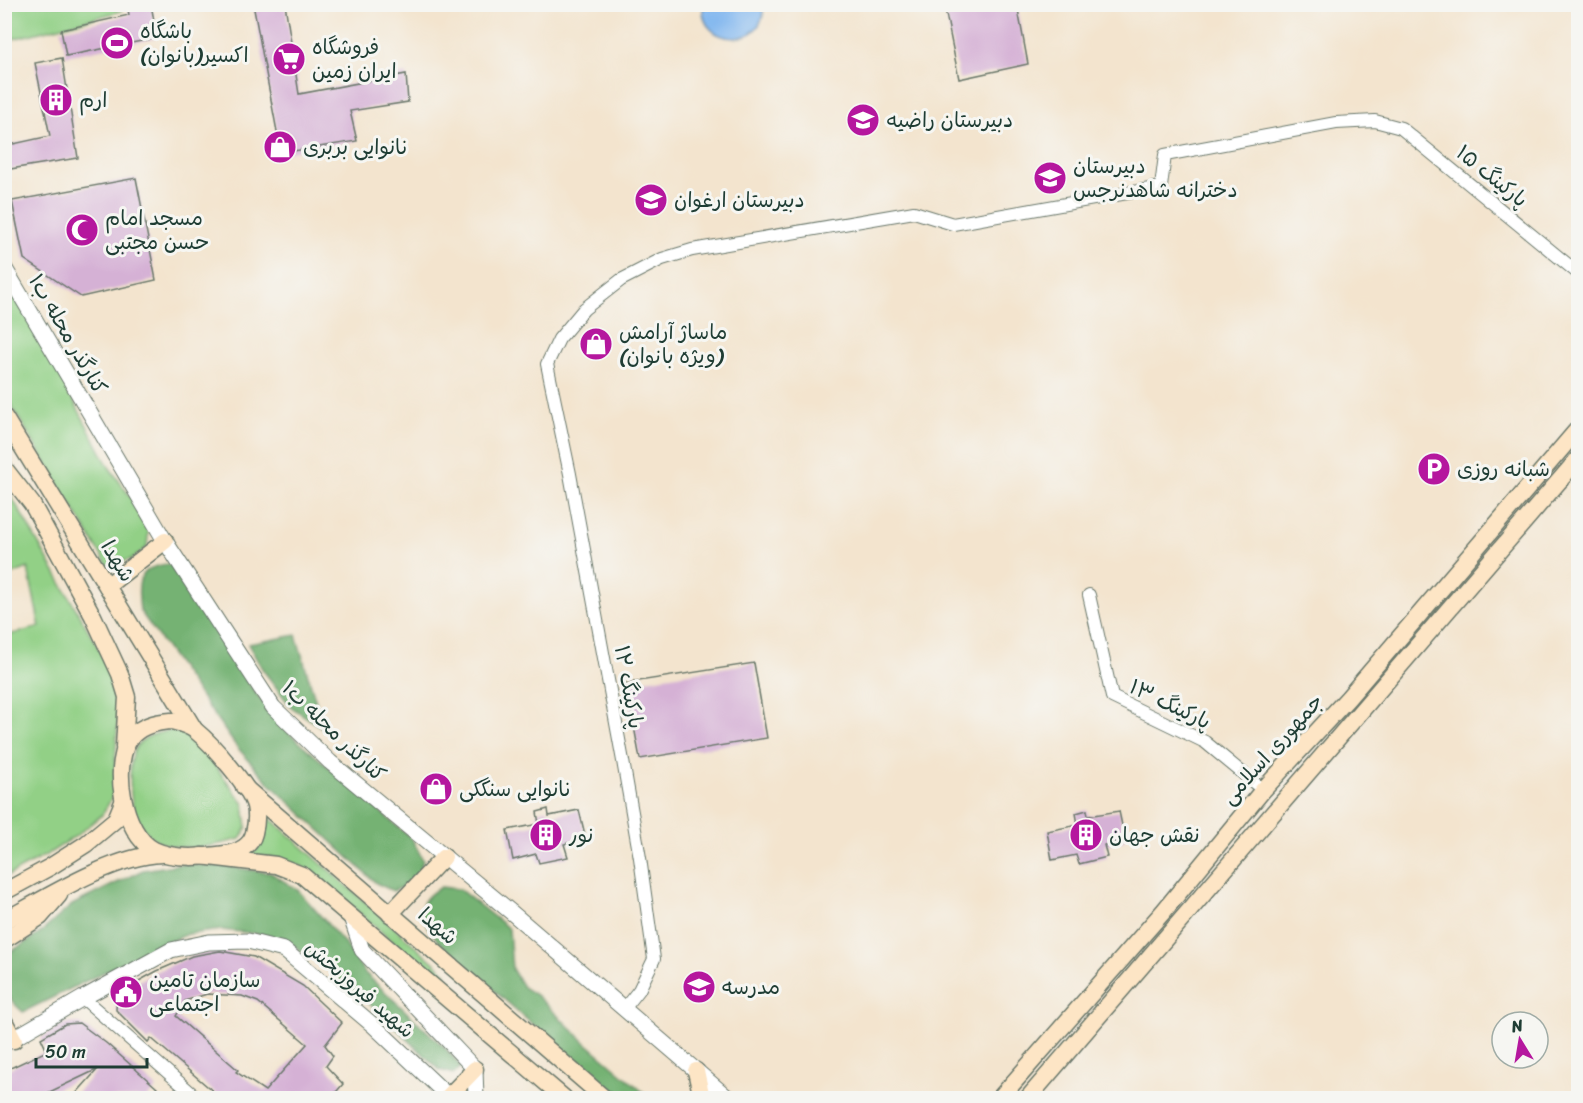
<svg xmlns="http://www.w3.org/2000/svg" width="1583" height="1103" font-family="Sriracha,'Playpen Sans Arabic',sans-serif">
  <rect width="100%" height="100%" fill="#f6f6f2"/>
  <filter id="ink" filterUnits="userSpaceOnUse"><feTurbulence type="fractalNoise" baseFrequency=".0167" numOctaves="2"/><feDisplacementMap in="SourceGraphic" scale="12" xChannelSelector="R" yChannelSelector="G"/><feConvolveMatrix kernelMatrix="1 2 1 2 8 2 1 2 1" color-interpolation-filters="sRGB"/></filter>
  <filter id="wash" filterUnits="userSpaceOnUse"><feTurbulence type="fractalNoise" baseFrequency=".008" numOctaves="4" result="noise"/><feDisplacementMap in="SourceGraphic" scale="24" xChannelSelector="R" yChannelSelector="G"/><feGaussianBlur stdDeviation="1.35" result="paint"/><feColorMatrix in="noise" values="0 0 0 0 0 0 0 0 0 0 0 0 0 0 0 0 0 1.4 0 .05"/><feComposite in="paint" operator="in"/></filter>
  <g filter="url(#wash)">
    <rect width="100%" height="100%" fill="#f3e4ce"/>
    <!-- green -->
    <g fill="#92d086" stroke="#58865d" stroke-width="1.5">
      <polygon points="5,4 120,5 122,11 5,41"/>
      <polygon points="4,278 37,332 109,467 149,523 147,547 132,559 107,565 5,395"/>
      <polygon points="6,487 103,656 119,701 115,763 115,792 102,815 76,836 48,854 5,877 4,636 40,627 28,568 13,574 5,574 4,488"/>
      <path d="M172,730L190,737L211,760L244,804L247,828L240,839C217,845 192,851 168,845C154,842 140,828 135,815C130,800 127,762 136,747C144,735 159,733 172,730Z"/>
      <path d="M266,815L446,973L439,982L340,896L301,866L277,858L251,855C265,843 265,834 266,815Z"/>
    </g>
    <!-- forest -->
    <g fill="#75b273" stroke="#4a7854" stroke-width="1.5">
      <path d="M170,564L183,579L242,675L282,727L412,839L423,860C419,877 409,885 393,891L376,883L270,784L236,746L140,611C137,583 136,566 170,564Z"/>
      <polygon points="296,635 324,729 291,707 263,670 248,644"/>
      <path d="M182,864L224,866L271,873L298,890L346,945L365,973L446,1049L461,1067L454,1074L440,1070L379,1012L328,969L288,942L259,934L222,930L188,934L145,952L23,1012C0,992 5,985 4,956L39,934L72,905L143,870Z"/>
      <path d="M441,887L459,889L509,929L512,969L523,987L536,995L586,1043L650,1098H616L439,942C421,920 410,904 441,887Z"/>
    </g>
    <!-- water -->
    <path fill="#80b6ef" stroke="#507a92" stroke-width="1.5" d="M703,4L763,5C768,49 698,49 703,4Z"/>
    <g id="blocks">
      <!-- building -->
      <g fill="#d5b1d5" fill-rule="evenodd">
        <polygon points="127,4 151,4 157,38 66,56 61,30 129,15"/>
        <polygon points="253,4 285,4 299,94 406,74 408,102 350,111 357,141 281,153"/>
        <polygon points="944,4 1017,4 1028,64 959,79"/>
        <polygon points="62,58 78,158 4,170 4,146 50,136 35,63"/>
        <polygon points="136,178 156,280 81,297 24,259 12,201"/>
        <polygon points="754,663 767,738 640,759 626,683"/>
        <polygon points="548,809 549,816 579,810 586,839 564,844 568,857 539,863 536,854 513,860 507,830 539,824 537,812"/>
        <polygon points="1087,810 1088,816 1119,811 1125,840 1104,845 1107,857 1079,864 1076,855 1052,860 1047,831 1078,825 1076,813"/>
        <path d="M220,951L254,957L303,986L342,1023L325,1045L333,1056L326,1066L343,1084L331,1098H221L151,1038L148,1042L116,1010L117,993L157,971L192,956ZM207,994L242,996L258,1002L307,1044L265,1091L236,1072L238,1070L176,1016L185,1001Z"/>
        <polygon points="79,1023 106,1043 157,1088 147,1098 72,1098 98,1069 37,1098 4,1098 4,1071 47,1051 41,1038 65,1024"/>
      </g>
    </g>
  </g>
  <g filter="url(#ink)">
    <use href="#blocks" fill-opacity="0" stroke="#69776a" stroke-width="1.5"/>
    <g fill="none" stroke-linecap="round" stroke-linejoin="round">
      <!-- minor casing -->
      <g stroke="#69776a" stroke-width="14">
        <g id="minor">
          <polyline points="1089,595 1112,697 1205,742 1263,790"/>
          <polyline points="83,998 197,1098"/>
          <polyline points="624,1009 639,990 654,959 640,858 623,761 570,474 547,364 559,339 584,309 621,280 662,259 692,250 914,212 953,224 1161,187 1165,155 1336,123 1375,121 1401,128 1578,273"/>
        </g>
      </g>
      <!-- tertiary casing -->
      <g stroke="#69776a" stroke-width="17">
        <g id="tertiary">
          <polyline points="4,267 165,541 273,707 330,762 511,912 728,1098"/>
          <polyline points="351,917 362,950 475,1069 476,1098"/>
          <polyline points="4,1044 83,998 171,950 209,942 248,941 284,950 374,1026 449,1097"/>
        </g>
      </g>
      <!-- secondary casing -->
      <g stroke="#69776a" stroke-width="19">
        <g id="secondary">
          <polyline points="4,417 194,729"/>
          <polyline points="4,468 32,504 93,616 120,674 127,697 124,747"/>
          <polyline points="107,586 165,541"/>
          <path d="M171,721C179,723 189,725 196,731C212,744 250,787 255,806C257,815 256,825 254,833C251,846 239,852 226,854C204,857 175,860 154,850C123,835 109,760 133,735C143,725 157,722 171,721Z"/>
          <polyline points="244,787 604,1098"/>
          <polyline points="201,856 276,865 302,875 564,1098"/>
          <polyline points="4,892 50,867 86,844 116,819 123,802"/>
          <polyline points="390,914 444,857"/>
          <path d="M4,921C47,897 114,855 162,854"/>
          <polyline points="4,940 40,917 59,895"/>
          <polyline points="4,1021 14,1040"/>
          <polyline points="696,1071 702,1098"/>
          <polyline points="447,1098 475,1069"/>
          <polyline points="1000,1098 1163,912 1263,790 1348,698 1578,429"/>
          <polyline points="1028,1098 1578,459"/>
        </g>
      </g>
      <!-- minor -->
      <use href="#minor" stroke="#fff" stroke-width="12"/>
      <!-- tertiary -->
      <use href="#tertiary" stroke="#fff" stroke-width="15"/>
      <!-- secondary -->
      <use href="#secondary" stroke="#fde5c5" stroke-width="16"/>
    </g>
  </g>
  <!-- icons -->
  <defs>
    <g id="stadium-disc" transform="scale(1.725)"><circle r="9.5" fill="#b5179e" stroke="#f6f6f2"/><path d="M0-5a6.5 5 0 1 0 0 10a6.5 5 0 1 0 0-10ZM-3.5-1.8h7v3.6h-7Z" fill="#fff"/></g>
    <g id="supermarket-disc" transform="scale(1.725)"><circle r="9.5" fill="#b5179e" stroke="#f6f6f2"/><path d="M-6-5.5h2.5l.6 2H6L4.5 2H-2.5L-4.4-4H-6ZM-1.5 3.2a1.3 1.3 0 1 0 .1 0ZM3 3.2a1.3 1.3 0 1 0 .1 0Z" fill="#fff"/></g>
    <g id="building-disc" transform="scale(1.725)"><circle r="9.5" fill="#b5179e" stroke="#f6f6f2"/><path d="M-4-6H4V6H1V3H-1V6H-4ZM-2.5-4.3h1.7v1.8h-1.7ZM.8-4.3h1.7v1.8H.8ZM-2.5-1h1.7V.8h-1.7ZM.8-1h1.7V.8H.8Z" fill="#fff"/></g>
    <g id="school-disc" transform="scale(1.725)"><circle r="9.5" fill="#b5179e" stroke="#f6f6f2"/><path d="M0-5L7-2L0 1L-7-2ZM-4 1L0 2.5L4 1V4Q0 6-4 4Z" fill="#fff"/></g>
    <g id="shop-disc" transform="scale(1.725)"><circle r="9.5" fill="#b5179e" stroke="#f6f6f2"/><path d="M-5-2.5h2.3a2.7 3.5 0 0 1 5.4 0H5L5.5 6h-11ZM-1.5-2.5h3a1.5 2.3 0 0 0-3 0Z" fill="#fff"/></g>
    <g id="mosque-disc" transform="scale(1.725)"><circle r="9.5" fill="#b5179e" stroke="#f6f6f2"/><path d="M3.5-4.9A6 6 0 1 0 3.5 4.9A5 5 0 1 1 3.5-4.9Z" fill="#fff"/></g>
    <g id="parking-disc" transform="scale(1.725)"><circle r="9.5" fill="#b5179e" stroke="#f6f6f2"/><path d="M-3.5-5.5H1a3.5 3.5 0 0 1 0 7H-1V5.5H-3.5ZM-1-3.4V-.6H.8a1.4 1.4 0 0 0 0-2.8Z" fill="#fff"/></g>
    <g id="civic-disc" transform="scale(1.725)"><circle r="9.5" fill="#b5179e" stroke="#f6f6f2"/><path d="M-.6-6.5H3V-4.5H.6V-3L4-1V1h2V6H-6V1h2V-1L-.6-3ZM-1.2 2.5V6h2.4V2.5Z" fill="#fff"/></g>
  </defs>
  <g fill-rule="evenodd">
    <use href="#stadium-disc" x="117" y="43"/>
    <use href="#supermarket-disc" x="289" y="59"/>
    <use href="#building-disc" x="56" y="100"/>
    <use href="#school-disc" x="863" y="120"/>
    <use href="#shop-disc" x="280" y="147"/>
    <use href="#school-disc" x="1050" y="178"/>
    <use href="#school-disc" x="651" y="200"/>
    <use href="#mosque-disc" x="82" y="230"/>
    <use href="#shop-disc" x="596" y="344"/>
    <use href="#parking-disc" x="1434" y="469"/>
    <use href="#shop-disc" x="436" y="789"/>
    <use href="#building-disc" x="546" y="835"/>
    <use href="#building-disc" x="1086" y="835"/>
    <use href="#school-disc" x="699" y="987"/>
    <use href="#civic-disc" x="126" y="992"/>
  </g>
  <g text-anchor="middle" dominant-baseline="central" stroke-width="6" stroke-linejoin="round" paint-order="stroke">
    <!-- poi labels -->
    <g font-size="21" fill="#1f3d34" stroke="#f6f6f2" text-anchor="start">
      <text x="140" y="31">باشگاه<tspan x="140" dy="24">اکسیر(بانوان)</tspan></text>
      <text x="312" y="47">فروشگاه<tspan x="312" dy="24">ایران زمین</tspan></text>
      <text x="79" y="100">ارم</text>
      <text x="886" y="120">دبیرستان راضیه</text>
      <text x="303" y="147">نانوایی بربری</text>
      <text x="1073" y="166">دبیرستان<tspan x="1073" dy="24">دخترانه شاهدنرجس</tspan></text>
      <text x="674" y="200">دبیرستان ارغوان</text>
      <text x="105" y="218">مسجد امام<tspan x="105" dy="24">حسن مجتبی</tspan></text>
      <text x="619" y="332">ماساژ آرامش<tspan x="619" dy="24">(ویژه بانوان)</tspan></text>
      <text x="1457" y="469">شبانه روزی</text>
      <text x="459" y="789">نانوایی سنگکی</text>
      <text x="569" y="835">نور</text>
      <text x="1109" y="835">نقش جهان</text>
      <text x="149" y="980">سازمان تامین<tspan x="149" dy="24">اجتماعی</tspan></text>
      <text x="722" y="987">مدرسه</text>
    </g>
    <!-- street labels -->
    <g font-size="21" fill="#1f3d34" stroke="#f6f6f2">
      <text transform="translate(1492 176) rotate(39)">پارکینگ ۱۵</text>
      <text transform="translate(68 334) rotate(60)">کنارگذر محله ب۱</text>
      <text transform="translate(118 561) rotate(59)">شهدا</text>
      <text transform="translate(629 687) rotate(80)">پارکینگ ۱۲</text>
      <text transform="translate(1170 704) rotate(26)">پارکینگ ۱۳</text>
      <text transform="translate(334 731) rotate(44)">کنارگذر محله ب۱</text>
      <text transform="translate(1272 749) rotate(-48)">جمهوری اسلامی</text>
      <text transform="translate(438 926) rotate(41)">شهدا</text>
      <text transform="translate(360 989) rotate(41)">شهید فیروزبخش</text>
    </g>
  </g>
  <!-- margin -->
  <rect width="1583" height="1103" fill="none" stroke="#f6f6f2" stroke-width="24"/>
  <!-- north arrow -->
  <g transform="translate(1520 1040) rotate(349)"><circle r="28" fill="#f6f6f2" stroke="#a0aca6" stroke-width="1.5"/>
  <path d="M0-4.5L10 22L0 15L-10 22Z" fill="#b5179e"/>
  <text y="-9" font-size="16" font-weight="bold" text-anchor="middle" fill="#1f3d34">N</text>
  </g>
  <!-- scale -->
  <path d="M36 1058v9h111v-9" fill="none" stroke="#1f3d34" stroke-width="3"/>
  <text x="45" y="1058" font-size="18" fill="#1f3d34" stroke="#f6f6f2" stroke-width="4.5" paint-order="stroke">50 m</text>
</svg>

Description of the task: Among the records, find each line where the word "SourceGraphic" occurs, and copy it.

Result of the exercise:
  <filter id="ink" filterUnits="userSpaceOnUse"><feTurbulence type="fractalNoise" baseFrequency=".0167" numOctaves="2"/><feDisplacementMap in="SourceGraphic" scale="12" xChannelSelector="R" yChannelSelector="G"/><feConvolveMatrix kernelMatrix="1 2 1 2 8 2 1 2 1" color-interpolation-filters="sRGB"/></filter>
  <filter id="wash" filterUnits="userSpaceOnUse"><feTurbulence type="fractalNoise" baseFrequency=".008" numOctaves="4" result="noise"/><feDisplacementMap in="SourceGraphic" scale="24" xChannelSelector="R" yChannelSelector="G"/><feGaussianBlur stdDeviation="1.35" result="paint"/><feColorMatrix in="noise" values="0 0 0 0 0 0 0 0 0 0 0 0 0 0 0 0 0 1.4 0 .05"/><feComposite in="paint" operator="in"/></filter>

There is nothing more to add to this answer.